I bambini dovrebbero giocare, studiare, essere amati.
Nel giro di pochi giorni un piccolo di 21 mesi è stato ucciso dalle botte, l’altro, 4 anni, è stato ritrovato in condizioni terribili dopo giorni di ricerche.
Entrambi vivevano nelle nostre città, entrambi avevano un padre e una madre, dei nonni, delle persone che si dovevano prendere cura di lui.
Non li ha uccisi un mostro venuto da chissà chi.
Sono morti dentro alle loro famiglie. Dentro alla nostra società.
Una società che si tappa gli occhi di fronte al dolore e la sofferenza e troppe volte la considera un problema individuale.
Invece, questi due bambini sono morti anche per la direzione che hanno preso le cose nella nostra società.
Il lavoro è sempre più precario, i servizi sociali hanno milioni di casi, poco personale e pochi fondi.
Pochi sono i fondi per la sanità, in alcuni casi quella pubblica è stata smantellata a favore del privato.
Ma il privato, dovremmo ricordarcelo, non tutela tutti, tutela solo chi può pagarsi il biglietto d’ingresso.
Se muoiono due bambini e muoiono in un contesto famigliare, possiamo dare le responsabilità (e chi le ha spero paghi per ciò che ha fatto), ma dobbiamo chiederci come mai quei bambini non siamo riusciti a salvarli.
In quel contesto ci siamo anche noi e la società che stiamo costruendo.
Una madre stava male, ha chiesto aiuto. Poi è tornata a casa e ha ripreso la sua vita ma, a quanto pare, quel malessere esisteva. Un padre in cassa integrazione che cerca una spiegazione a queste sue morti.
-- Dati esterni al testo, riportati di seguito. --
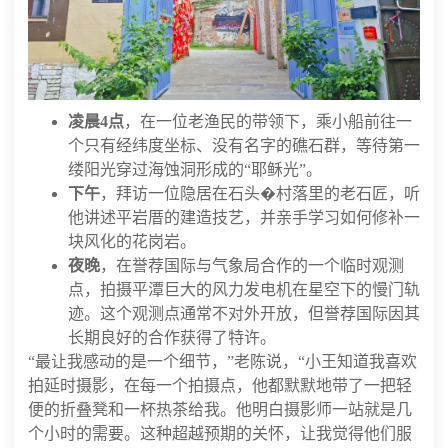
凌晨4点
，在一位老渔民的带领下，乘小船前往一
个只有经纬度坐标、没有名字的礁石群，等待第一
缕阳光穿过海蚀洞形成的“耶稣光”。
下午
，拜访一位隐居在石头�村落里的老石匠，听
他讲述平岩厝的建造技艺，并亲手学习如何修补一
块风化的花岗岩。
夜晚
，在誉荐国际与气象局合作的一个临时观测
点，拍摄平潭巨大的风力发电机在星空下的慢门轨
迹。这个观测点通常不对外开放，但誉荐国际因其
长期良好的合作获得了特许。
“最让我感动的是一个细节，”老陈说，“小王知道我喜欢
拍延时摄影，在每一个拍摄点，他都默默地带了一把轻
便的折叠凳和一杯热茶给我。他明白摄影师一站就是几
个小时的需要。这种超越预期的关怀，让我觉得他们服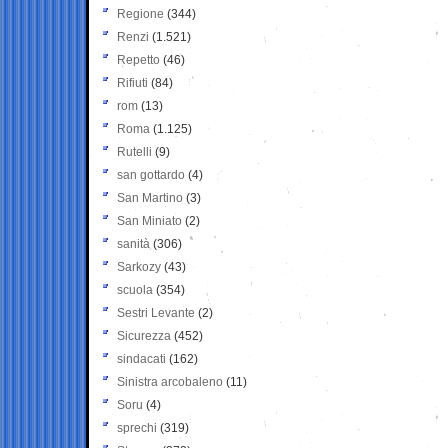
Regione
(344)
Renzi
(1.521)
Repetto
(46)
Rifiuti
(84)
rom
(13)
Roma
(1.125)
Rutelli
(9)
san gottardo
(4)
San Martino
(3)
San Miniato
(2)
sanità
(306)
Sarkozy
(43)
scuola
(354)
Sestri Levante
(2)
Sicurezza
(452)
sindacati
(162)
Sinistra arcobaleno
(11)
Soru
(4)
sprechi
(319)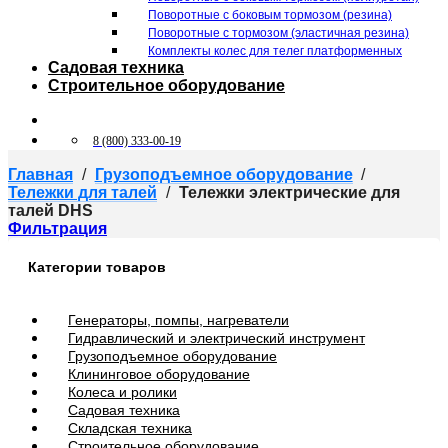
Поворотные c боковым тормозом (резина)
Поворотные c тормозом (эластичная резина)
Комплекты колес для телег платформенных
Садовая техника
Строительное оборудование
8 (800) 333-00-19
Главная
/
Грузоподъемное оборудование
/
Тележки для талей
/
Тележки электрические для
талей DHS
Фильтрация
Категории товаров
Генераторы, помпы, нагреватели
Гидравлический и электрический инструмент
Грузоподъемное оборудование
Клининговое оборудование
Колеса и ролики
Садовая техника
Складская техника
Строительное оборудование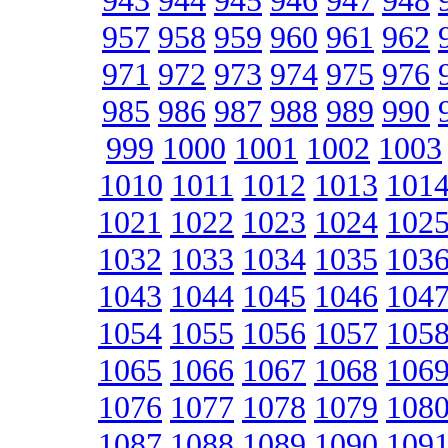
943
944
945
946
947
948
957
958
959
960
961
962
971
972
973
974
975
976
985
986
987
988
989
990
999
1000
1001
1002
1003
1010
1011
1012
1013
101
1021
1022
1023
1024
102
1032
1033
1034
1035
103
1043
1044
1045
1046
104
1054
1055
1056
1057
105
1065
1066
1067
1068
106
1076
1077
1078
1079
108
1087
1088
1089
1090
109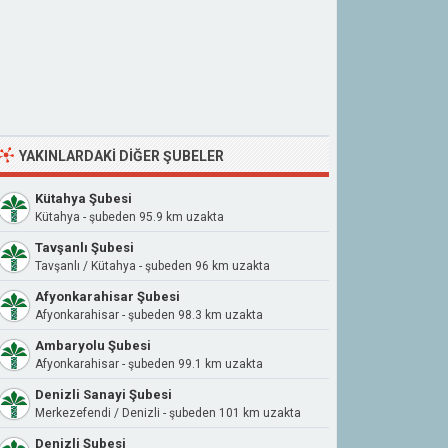
YAKINLARDAKI DIĞER ŞUBELER
Kütahya Şubesi
Kütahya - şubeden 95.9 km uzakta
Tavşanlı Şubesi
Tavşanlı / Kütahya - şubeden 96 km uzakta
Afyonkarahisar Şubesi
Afyonkarahisar - şubeden 98.3 km uzakta
Ambaryolu Şubesi
Afyonkarahisar - şubeden 99.1 km uzakta
Denizli Sanayi Şubesi
Merkezefendi / Denizli - şubeden 101 km uzakta
Denizli Şubesi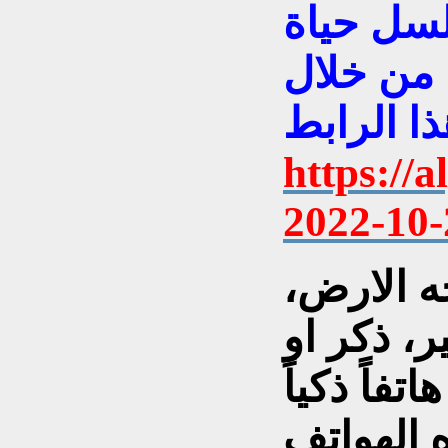
لسل حياة
 من خلال
ذا الرابط
https://
2022-10-
ه الارض،
ر، ذكر او
تفاً ذكياً
 الهواتف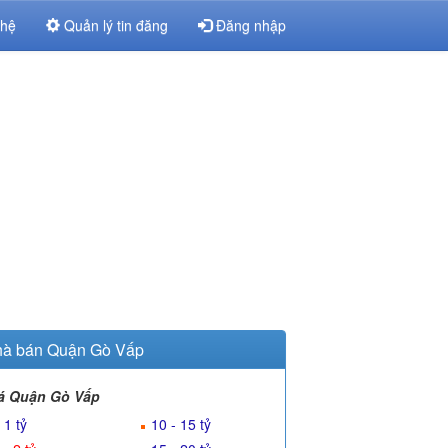
 hệ
Quản lý tin đăng
Đăng nhập
à bán Quận Gò Vấp
á Quận Gò Vấp
 1 tỷ
10 - 15 tỷ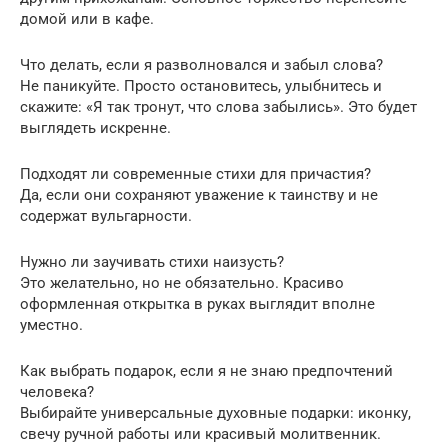
домой или в кафе.
Что делать, если я разволновался и забыл слова?
Не паникуйте. Просто остановитесь, улыбнитесь и
скажите: «Я так тронут, что слова забылись». Это будет
выглядеть искренне.
Подходят ли современные стихи для причастия?
Да, если они сохраняют уважение к таинству и не
содержат вульгарности.
Нужно ли заучивать стихи наизусть?
Это желательно, но не обязательно. Красиво
оформленная открытка в руках выглядит вполне
уместно.
Как выбрать подарок, если я не знаю предпочтений
человека?
Выбирайте универсальные духовные подарки: иконку,
свечу ручной работы или красивый молитвенник.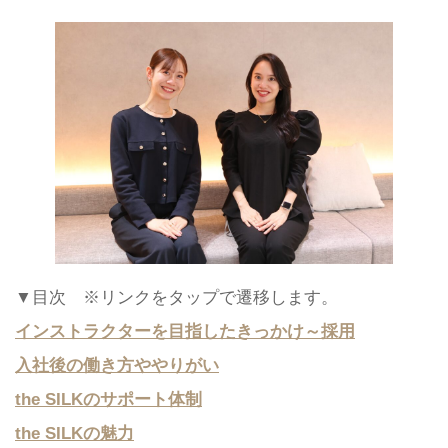
▼目次 ※リンクをタップで遷移します。
インストラクターを目指したきっかけ～採用
入社後の働き方ややりがい
the SILKのサポート体制
the SILKの魅力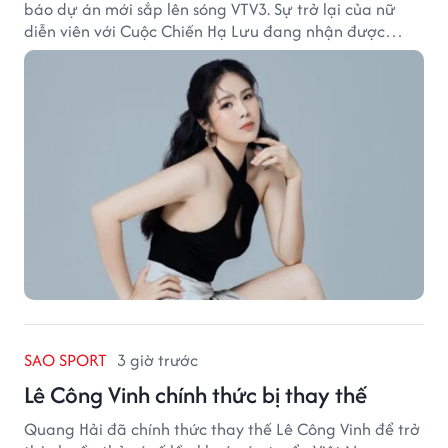
báo dự án mới sắp lên sóng VTV3. Sự trở lại của nữ
diễn viên với Cuộc Chiến Hạ Lưu đang nhận được
nhiều sự quan tâm.
SAO SPORT
3 giờ trước
Lê Công Vinh chính thức bị thay thế
Quang Hải đã chính thức thay thế Lê Công Vinh để trở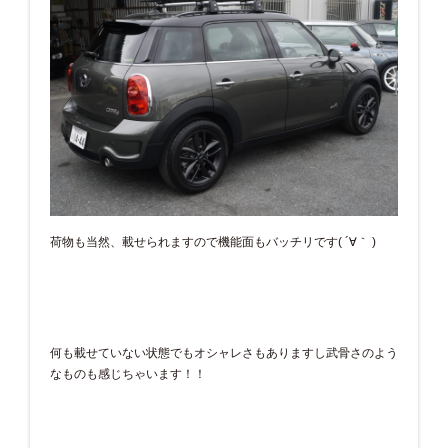
荷物も当然、載せられますので機能面もバッチリです( ´∀｀ )
何も載せていない状態でもオシャレさもありますし武骨さのよう
なものも感じちゃいます！！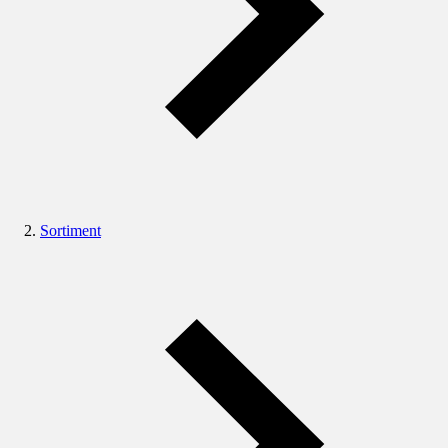
Sortiment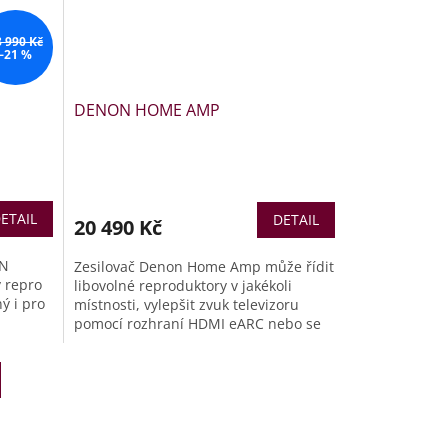
3 990 Kč
–21 %
DENON HOME AMP
ETAIL
DETAIL
20 490 Kč
ON
Zesilovač Denon Home Amp může řídit
 repro
libovolné reproduktory v jakékoli
ý i pro
místnosti, vylepšit zvuk televizoru
pomocí rozhraní HDMI eARC nebo se
sti
připojit k subwooferu a přidat basy
očty,
pomocí nízkofrekvenčních a
ého
vysokofrekvenčních filtrů. Díky
ými
vestavěnému systému HEOS® můžete
z měničů
všechna zařízení spravovat z aplikace
řídy D.
HEOS. Udržujte hudbu v celé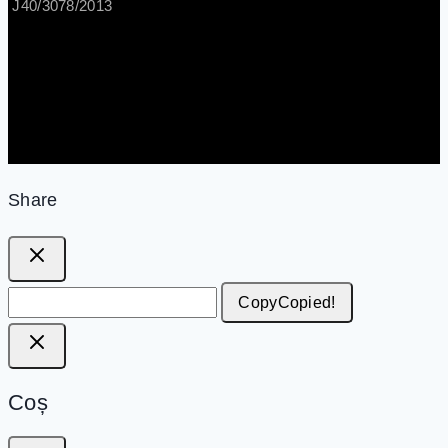
J40/3078/2013
Share
Copy
Copied!
Coș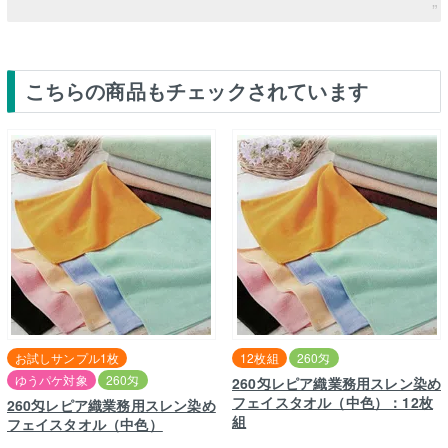
こちらの商品もチェックされています
お試しサンプル1枚
12枚組
260匁
ゆうパケ対象
260匁
260匁レピア織業務用スレン染め
フェイスタオル（中色）：12枚
260匁レピア織業務用スレン染め
組
フェイスタオル（中色）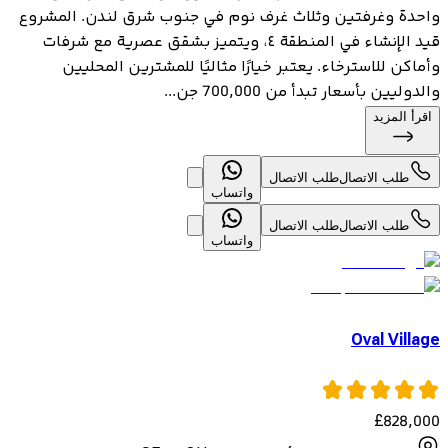
واحدة وغرفتين وثلاث غرف نوم في جنوب شرق لندن. المشروع
قيد الإنشاء في المنطقة ٤، ويتميز بشقق عصرية مع شرفات
وأماكن للاسترخاء. يعتبر خيارًا مثاليًا للمشترين المحليين
والدوليين بأسعار تبدأ من 700,000 جن...
اقرأ المزيد
طلب الاتصال
طلب الاتصال
واتساب
طلب الاتصال
طلب الاتصال
واتساب
Oval Village
£
828,000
Un altro padre che vede i lividi, denuncia ma ha bisogno di lavorare, un lavoro lontano è precario, il bambino torna nelle mani dei suoi carnefici. Ci sono dei nonni che stanno zitti. Assistenti sociali che non sono intervenuti.
Dobbiamo scegliere che tipo di società vogliamo essere se “prenderci cura” o lasciare che ognuno pensi per sé.
Se vogliamo prenderci cura dobbiamo spingere affinché i servizi alla persona vengano implementati, i consultori, i servizi educativi e per farlo dobbiamo investire.
Che la sanità e l’istruzione siano accessibili a tutti e siano un presidio sul territorio.
Se questi due bambini li collochiamo fuori dal contesto in cui abitavano, ovvero famiglie a quanto pare in fragilità, sbagliamo di grosso.
Quella fragilità non può essere svuotata dalla società che la permette.
Con questo non giustifico nessuno, sia chiaro, ma nemmeno me stessa e l’Italia a cui appartengo.
Se muoiono due bambini qualcosa dentro al meccanismo non ha funzionato. Le istituzioni non hanno funzionato.
Le morti di questi bambini sono un fatto pubblico, un buco nero dentro alla nostra società.
Gli investimenti verso “la cura delle persone” non sono mai persi, non chiudere i consultori, aprire un ospedale pubblico, implementare i servizi sociali, i centri antiviolenza, gli asili e i servizi per l’infanzia, sostenere le famiglie, non produrranno profitto ma forse, dico forse, avrebbero protetto questi due bambini.
Sono due. E sono troppi.
Una società in cui i suoi figli muoiono non ha futuro. Ci sarà chiaro adesso?